§ Given problem
Reproduce verbatim the portion of the article about the private border wall near El Paso that begins at the words "The builders of" and ends after the words "feared going near.".

Vigilantes Helped Steve Bannon’s Group With Private Border Wall Near El Paso

The builders of the private border wall near El Paso were aided by armed vigilantes who have been capturing and terrorizing migrants.

Construction along a section of a privately-funded border wall in Sunland Park, N.M., as seen from Juárez, on May 27, 2019. Photo: Jordyn Rozensky/Frontera Studio

People in the El Paso area were stunned to learn on Memorial Day that a new segment of border wall had just sprung up in their midst, seemingly out of nowhere. Though it is already hundreds of feet long and snakes up a high mountain, it was initiated secretly, in just a few days, on private property that for long has been so off-limits to the public that even reporters have feared going near.

The massive, imposing barrier is planned to be about a half-mile long. It’s being erected by We Build the Wall Inc., a crowdfunded effort spearheaded by ultra-right military veteran Brian Kolfage. In December, Kolfage called for people to donate for a privately funded border wall to be built on private land. He said his plan would bypass problems created by Congress, the courts, and legal opponents such as the American Civil Liberties Union.

§ Supplied information
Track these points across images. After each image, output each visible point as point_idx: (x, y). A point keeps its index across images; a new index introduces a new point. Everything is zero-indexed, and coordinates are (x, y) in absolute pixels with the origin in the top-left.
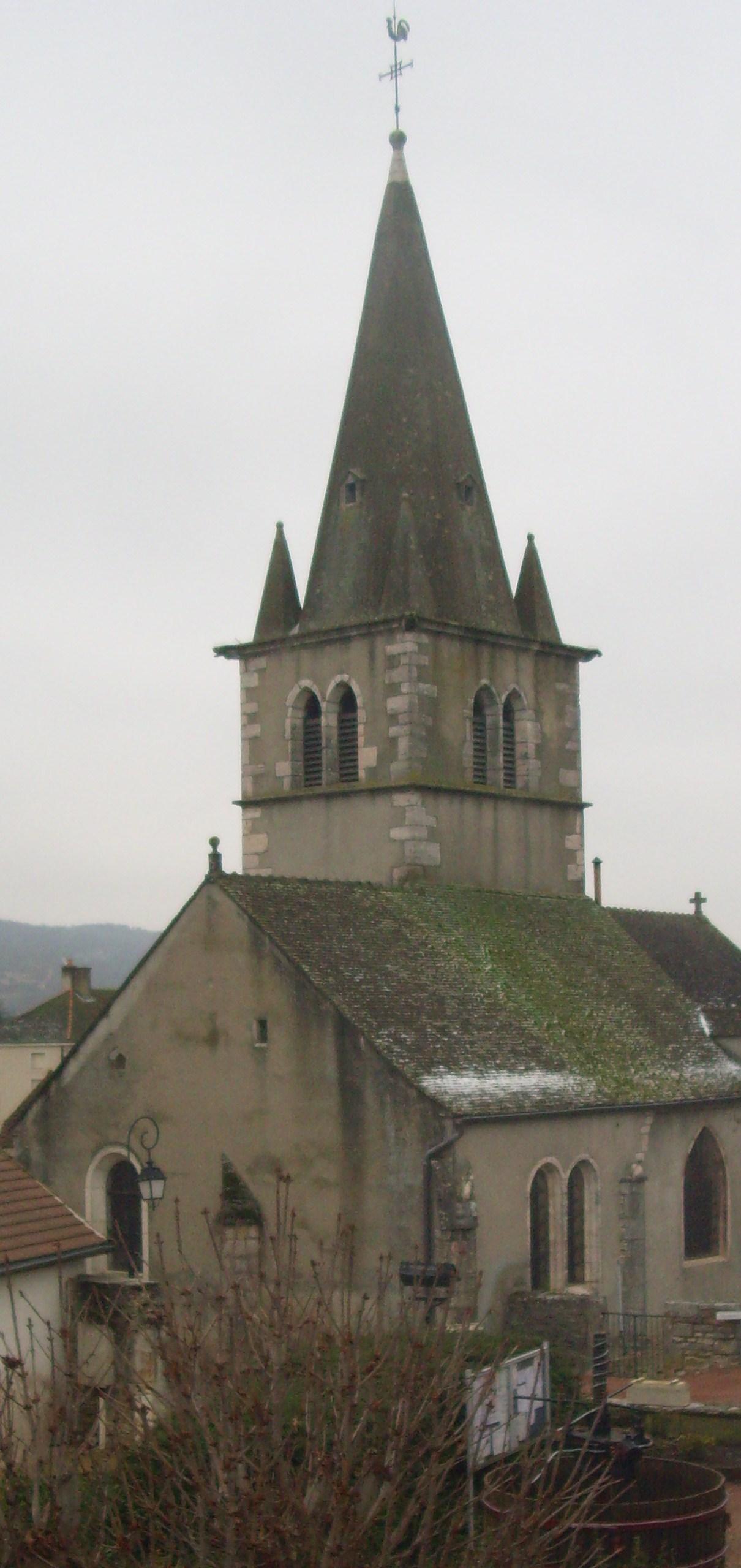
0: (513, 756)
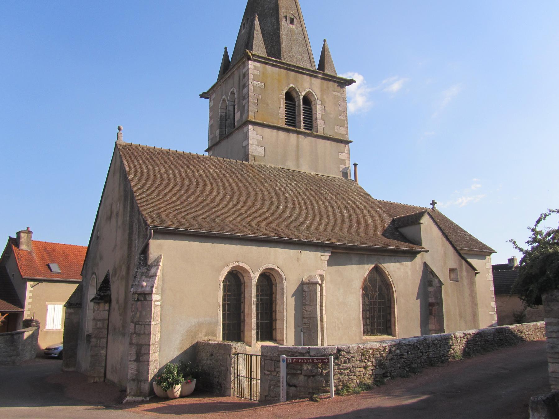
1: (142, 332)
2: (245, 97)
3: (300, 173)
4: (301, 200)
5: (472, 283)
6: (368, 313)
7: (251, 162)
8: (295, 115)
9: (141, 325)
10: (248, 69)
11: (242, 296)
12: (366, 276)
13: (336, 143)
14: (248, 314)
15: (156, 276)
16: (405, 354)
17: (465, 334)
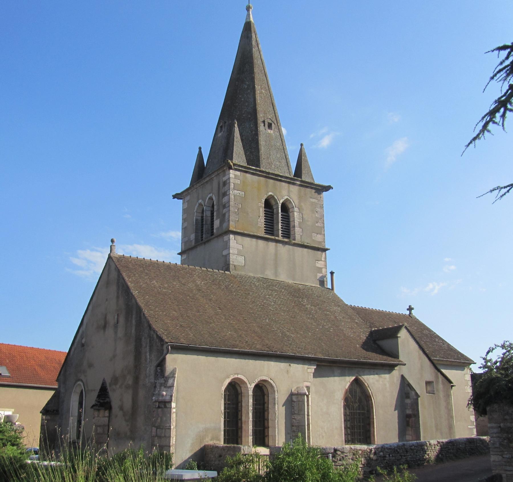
0: (289, 227)
1: (163, 435)
2: (226, 206)
3: (279, 283)
4: (284, 313)
5: (448, 396)
6: (349, 423)
7: (233, 272)
8: (273, 223)
9: (162, 429)
10: (229, 178)
11: (240, 405)
12: (347, 387)
13: (313, 251)
14: (245, 422)
15: (173, 386)
16: (387, 456)
17: (439, 442)
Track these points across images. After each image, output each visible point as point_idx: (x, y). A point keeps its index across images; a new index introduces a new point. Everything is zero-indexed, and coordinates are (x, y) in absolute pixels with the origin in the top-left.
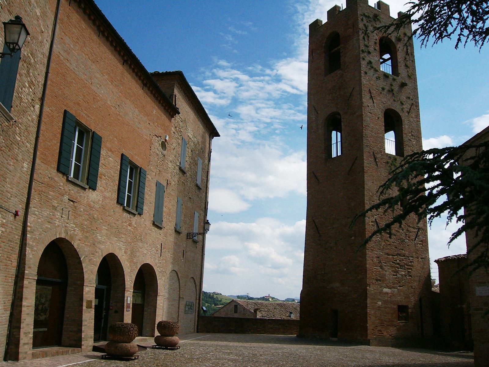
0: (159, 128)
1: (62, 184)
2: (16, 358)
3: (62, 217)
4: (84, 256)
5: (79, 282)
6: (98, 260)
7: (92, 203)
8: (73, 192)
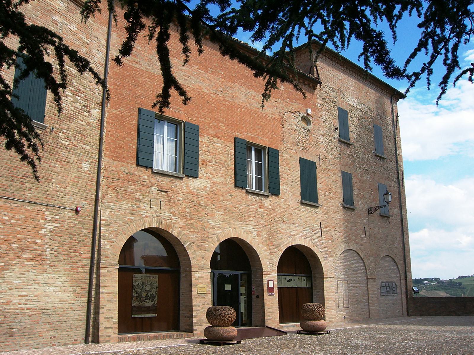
0: (294, 104)
1: (146, 177)
2: (96, 340)
3: (150, 207)
4: (189, 243)
5: (188, 269)
6: (213, 246)
7: (195, 191)
8: (164, 183)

§ Exercise result
The builders of the private border wall near El Paso were aided by armed vigilantes who have been capturing and terrorizing migrants.

Construction along a section of a privately-funded border wall in Sunland Park, N.M., as seen from Juárez, on May 27, 2019. Photo: Jordyn Rozensky/Frontera Studio

People in the El Paso area were stunned to learn on Memorial Day that a new segment of border wall had just sprung up in their midst, seemingly out of nowhere. Though it is already hundreds of feet long and snakes up a high mountain, it was initiated secretly, in just a few days, on private property that for long has been so off-limits to the public that even reporters have feared going near.